Metal Foundries
We have been melting and forming metals as early as 3200 B.C when a copper frog was first cast in Mesopotamia. Modern foundries pour molten metal into molds to produce castings for many applications including cookware, piping, buildings, automobile engines and brakes. Wingra Engineering works with small and large foundries to help them comply with environmental protection requirements.
In 2015, Wingra obtained approval from the Indiana Department of Environmental Management for a sand reclamation system at a 200 ton per hour iron foundry in southern Indiana The foundry uses over 200,000 tons of sand each year to produce iron castings. The exterior green sand mold is composed of a mixture of sand, clay and sea coal while the interior sand core is composed of a mixture of sand and phenolic-urethane resins. A mechanical and natural gas-fired thermal reclamation system was installed to recycle foundry sand for reuse. Reuse of the sand both reduced operating costs for the foundry and improved sustainability by reducing the amount of spent sand requiring offsite disposal.

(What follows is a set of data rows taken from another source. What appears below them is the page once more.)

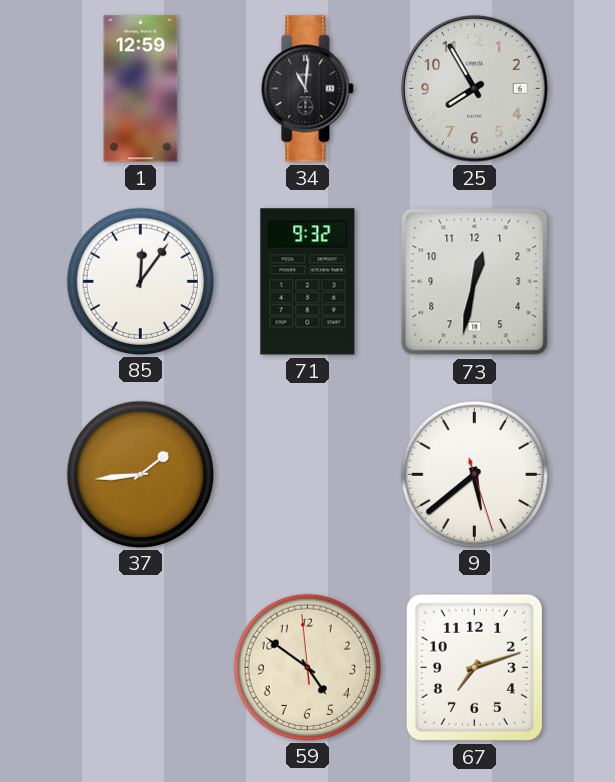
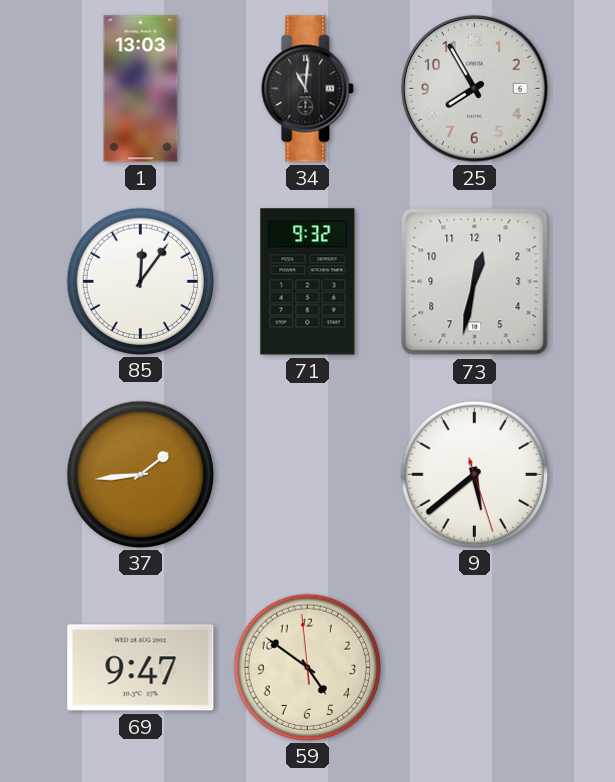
1: 12:59 -> 13:03
69: none -> 9:47
67: 7:12 -> none
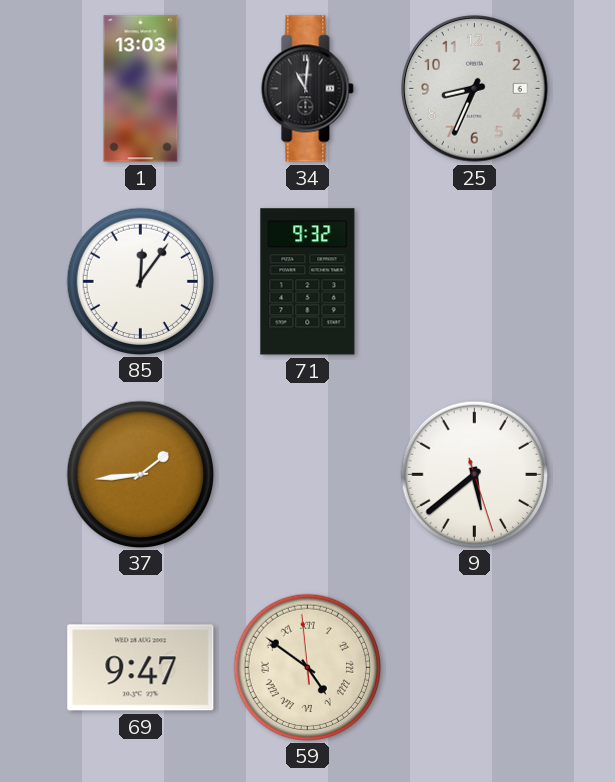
25: 7:55 -> 8:34
73: 12:32 -> none
59 numerals: Arabic -> Roman
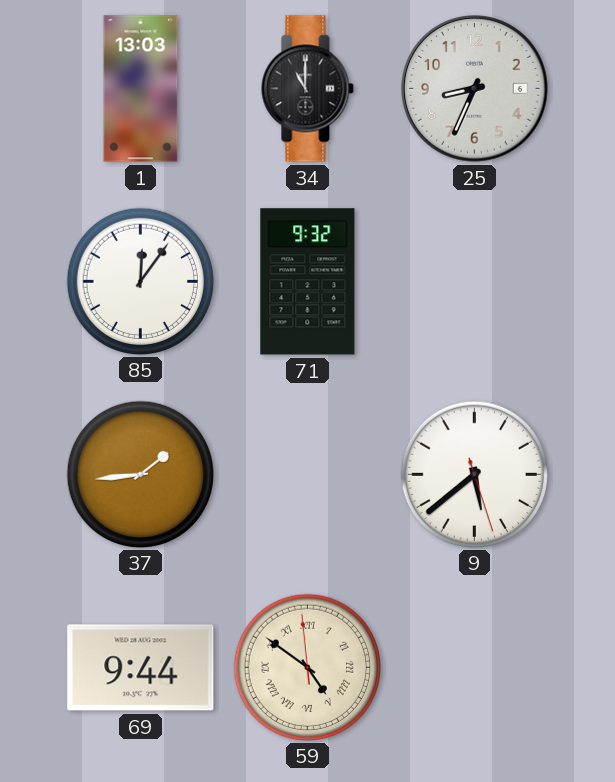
34: 11:01 -> 11:00
69: 9:47 -> 9:44
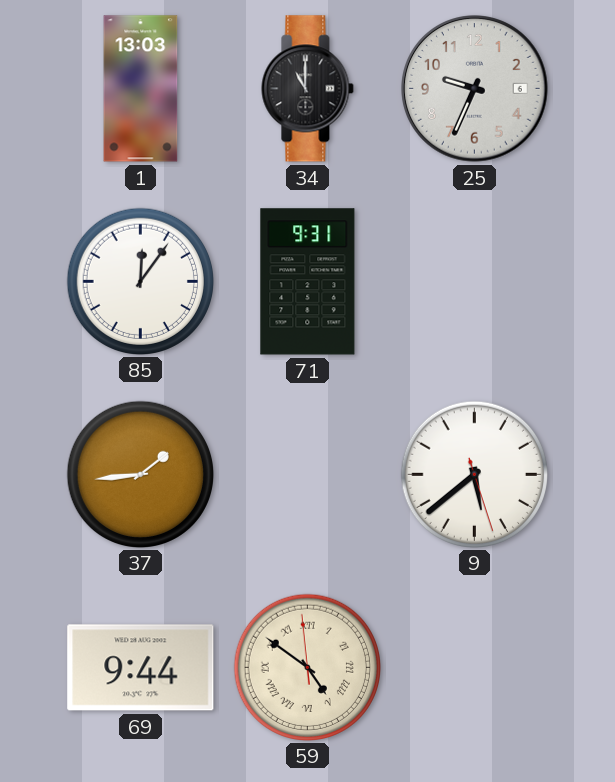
25: 8:34 -> 9:34
71: 9:32 -> 9:31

In 2007, Wingra Engineering obtained an air quality permit from the Tennessee Department of Environmental Conservation for the expansion of an iron foundry in Etowah, Tennessee. New electric furnaces and casting lines with a capacity of 60 tons per hour would be constructed. Beside the state air pollution control agency, Wingra worked with the National Park Service and U.S. Forest Service to assure protection of sensitive areas such as Smokey Mountains National Park. The new equipment required approval under the Prevention of Significant Deterioration or PSD major source regulations. Wingra prepared a permit application for the project that included an evalution of state-of-the-art air pollution control measures and dispersion modeling analyses to verify compliance with air quality standards.
Wisconsin hazardous air pollutant requirements under Chapter NR 445, Wis. Adm. Code, allow use of a combined risk analysis to determine the safety of carcinogenic air pollutants. In 2005, Wingra Engineering received the first Wisconsin Department of Natural Resources approval of a combined risk analysis for discharges from an iron foundry. A comprehensive emissions inventory was compiled for 16 individual contaminants released from 82 foundry operations, emergency generators and natural gas combustion. To simplify the analysis, emissions from each discharge point were reduced to an equivalent quantity of benzene emissions, referred to as “TEQ as Benzene”. The analysis verified that the estimated cumulative risk due to foundry operations was less than the 10 x 10-6 requirement. A technical paper on the techniques used for this project was presented at the national conference of the Air & Waste Management Association in 2006. An abstract and full text of the paper are available on the Wingra web site.